━━━ INFORMATION GIVEN ━━━
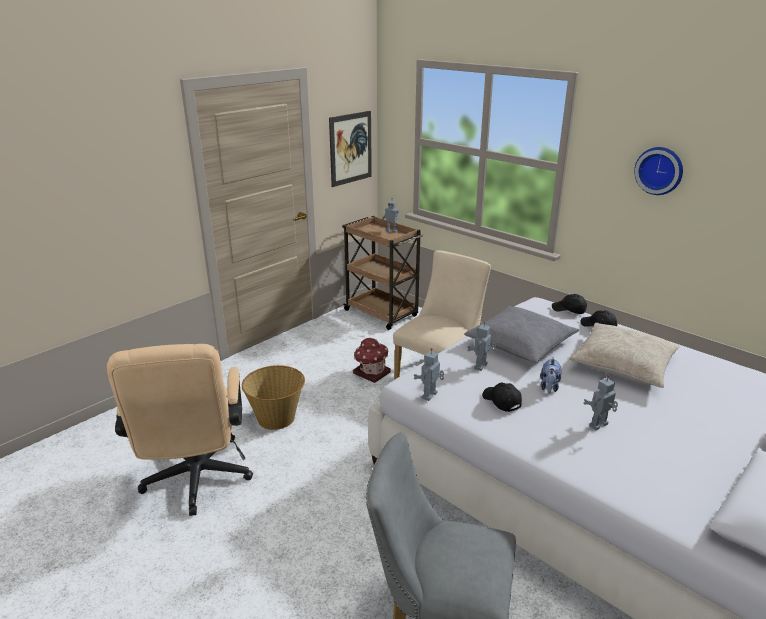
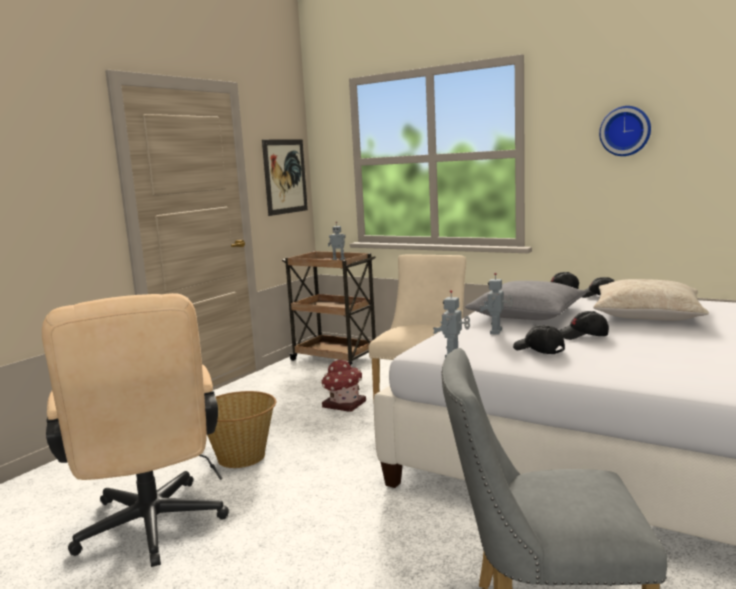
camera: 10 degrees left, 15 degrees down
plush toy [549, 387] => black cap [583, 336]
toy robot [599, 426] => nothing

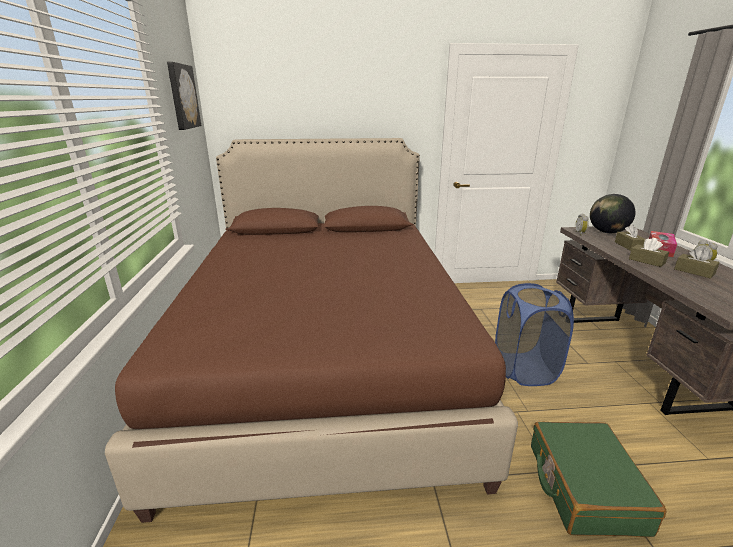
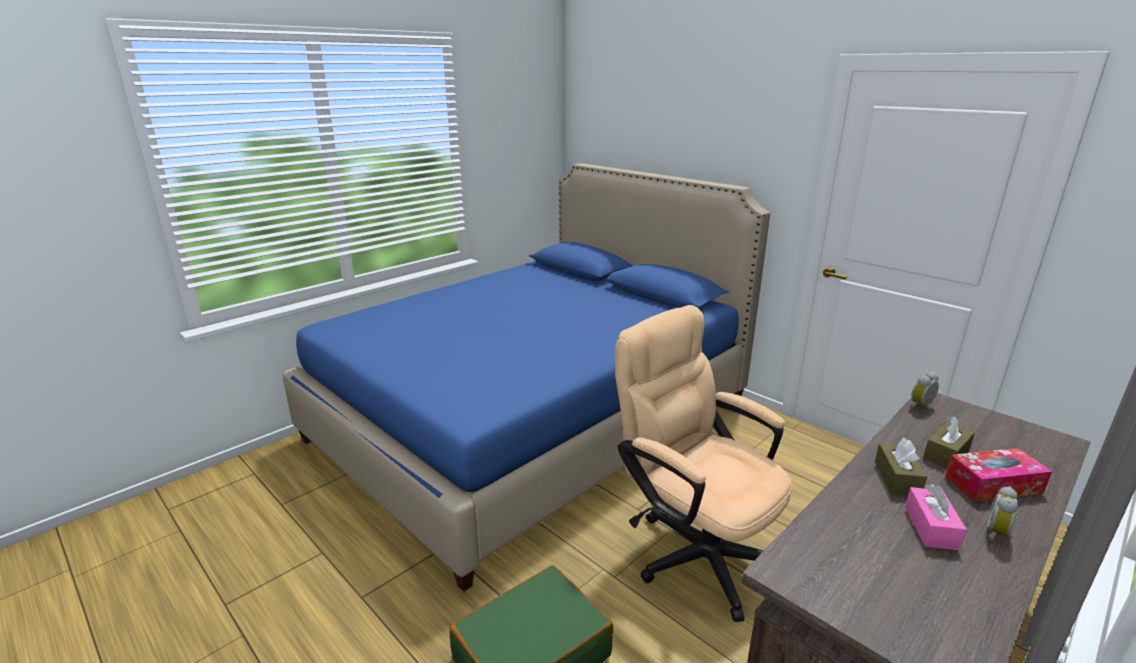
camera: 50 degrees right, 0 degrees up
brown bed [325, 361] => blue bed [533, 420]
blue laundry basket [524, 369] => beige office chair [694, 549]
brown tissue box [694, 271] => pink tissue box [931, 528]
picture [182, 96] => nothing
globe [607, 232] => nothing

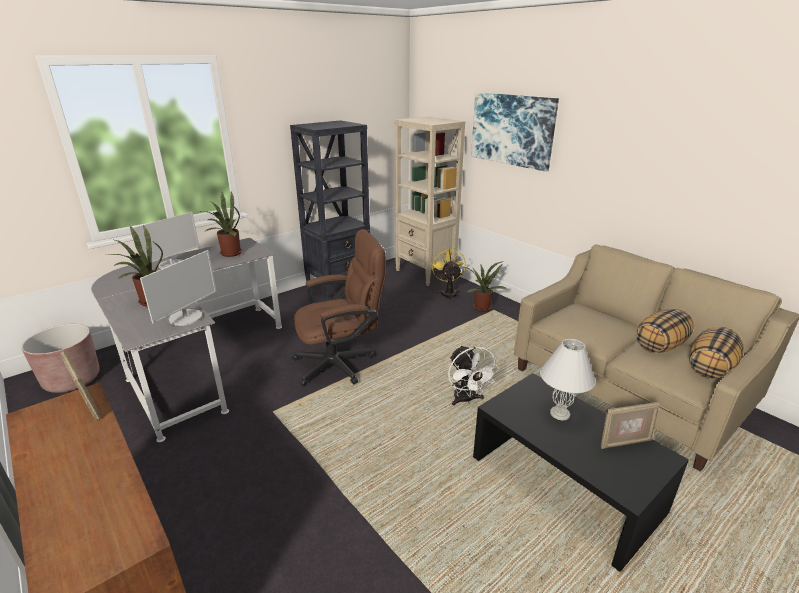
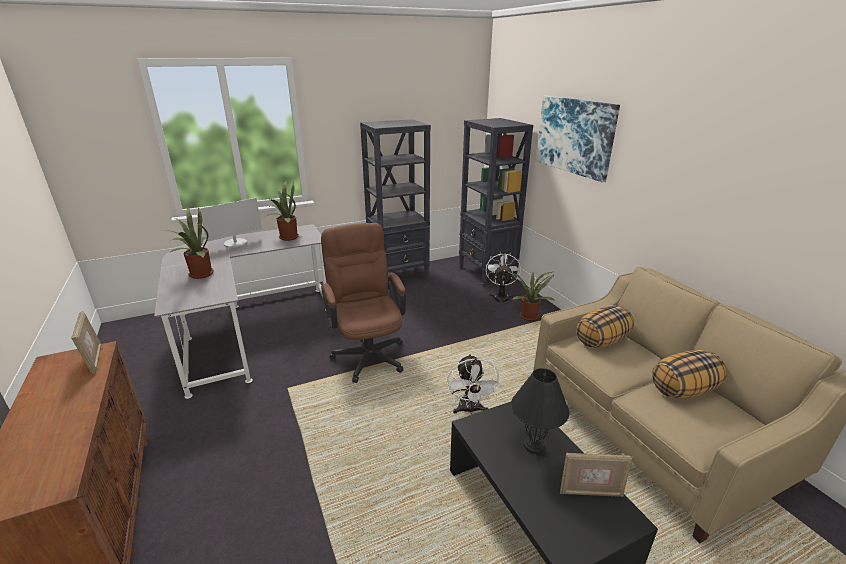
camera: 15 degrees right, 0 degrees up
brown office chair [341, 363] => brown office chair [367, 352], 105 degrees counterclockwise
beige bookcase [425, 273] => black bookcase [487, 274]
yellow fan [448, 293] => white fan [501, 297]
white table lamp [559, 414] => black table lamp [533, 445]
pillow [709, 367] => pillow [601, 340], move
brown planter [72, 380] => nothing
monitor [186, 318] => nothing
━━━
- [WORK TO COMPLETE]: Beginning with the line where "brown tissue box" appears, restate word for word every line down to the last one in the data, but keep the pictures out.

- [SOLUTION]:
brown tissue box [694, 271] => pink tissue box [931, 528]
picture [182, 96] => nothing
globe [607, 232] => nothing

camera: 15 degrees right, 0 degrees up
brown office chair [341, 363] => brown office chair [367, 352], 105 degrees counterclockwise
beige bookcase [425, 273] => black bookcase [487, 274]
yellow fan [448, 293] => white fan [501, 297]
white table lamp [559, 414] => black table lamp [533, 445]
pillow [709, 367] => pillow [601, 340], move
brown planter [72, 380] => nothing
monitor [186, 318] => nothing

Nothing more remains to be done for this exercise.